Le groupe Socialiste Ecologiste et Républicain partage néanmoins les objectifs de ce texte en matière de protection des contenus diffusés ou mis en ligne et des œuvres audiovisuelles et cinématographiques françaises dans l’hypothèse de leur cession, ainsi que la fusion du CSA et de la HADOPI en une instance de régulation unique des contenus diffusés et mis en ligne, l’ARCOM, pour laquelle le Sénat a maintenu une compétence de nomination de 6 de ses membres par le Parlement afin de garantir son indépendance (alors que le texte initial abaissait ce nombre à 4).

Les nouvelles technologies ont bouleversé les conditions même de la création et de la production audiovisuelles, et ont révolutionné les usages. Le phénomène a été amplifié par l’arrivée de grandes plateformes américaines qui, échappant aux régulations, ont contourné les obligations de financement de la production imposées aux acteurs traditionnels, et bouleversé le système de financement de la création.

Les sénateurs socialistes regrettent que ce texte n’ait pas permis d’aborder les enjeux actuels de façon globale et d’affirmer une vision ambitieuse pour le paysage audiovisuel et plus particulièrement pour renforcer son service public dans ses missions et son financement. Il ne constitue malheureusement qu’un rafistolage dans l’urgence du cadre législatif existant depuis 35 ans, adapté à la rareté de la ressource hertzienne analogique et à la présence de seulement 6 chaines

Pour David Assouline, chef de file socialiste sur le texte : « Nous tergiversons quand les grands acteurs avancent et nous imposent leurs cadres, derrière lesquels ensuite nous courons pour réguler avec des petites lois, voilà le scénario depuis de nombreuses années. »

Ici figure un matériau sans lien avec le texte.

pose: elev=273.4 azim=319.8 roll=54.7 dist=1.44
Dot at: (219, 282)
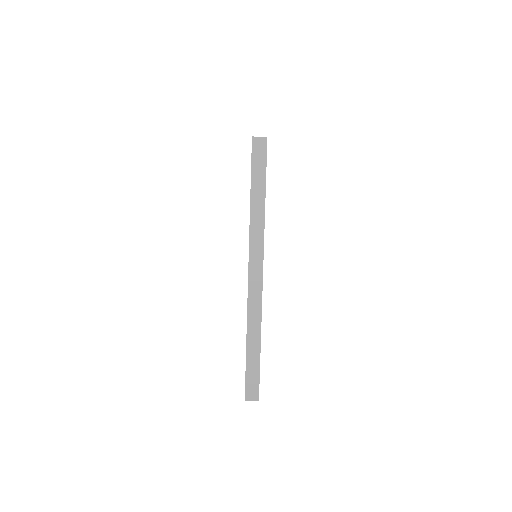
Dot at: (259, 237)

David Assouline a insisté en séance sur la question du piratage des évènements sportifs face à des offres payantes toujours plus chères et complexes. Il a fait adopter des propositions innovantes, issues de son rapport de 2016  élargissant la liste des évènements d’importance majeure devant être diffusés en clair et gratuitement, aux manifestations  aux disciplines paralympiques et au sport féminin.

Sur la cession des catalogues d’œuvres cinématographiques françaises, le groupe socialiste était favorable à un dispositif d’autorisation plus contraignant et plus pertinent que celui de simple autorisation, finalement retenu.

Certaines propositions du groupe socialistes adoptées permettent d’’améliorer le texte sur des aspects essentiels. Ainsi, sur une initiative de Sylvie Robert , le code de la propriété intellectuelle a été modifié afin de prévoir un régime de gestion collective étendue pour l’exploitation des œuvres plastiques, graphiques, photographiques et permettant de rendre applicable un dispositif inopérant de la loi LCAP de 2016.

Grace à un amendement socialiste, la loi de 2019 créant un droit voisin en faveur des éditeurs et agences de presse dont le groupe socialiste et David Assouline étaient à l’initiative a été renforcée.  Les plateformes exploitant des contenus de presse et plus particulièrement Google, devront conclure un accord global avec les éditeurs et les agences de presse et, en cas de refus de leur part d’entamer la négociation ou de conclure l'accord, l'Etat arbitrera et elles seront soumises une éventuelle sanction pécuniaire.

Le groupe socialiste devant les ajouts de la droite sénatoriale entamant le dispositif anti concentration afin de conforter au-delà du raisonnable les positions des groupes audiovisuels privés historiques, s’est abstenu sur le texte rappelant la nécessité de soutenir l’indépendance et le pluralisme de l’information et de la création.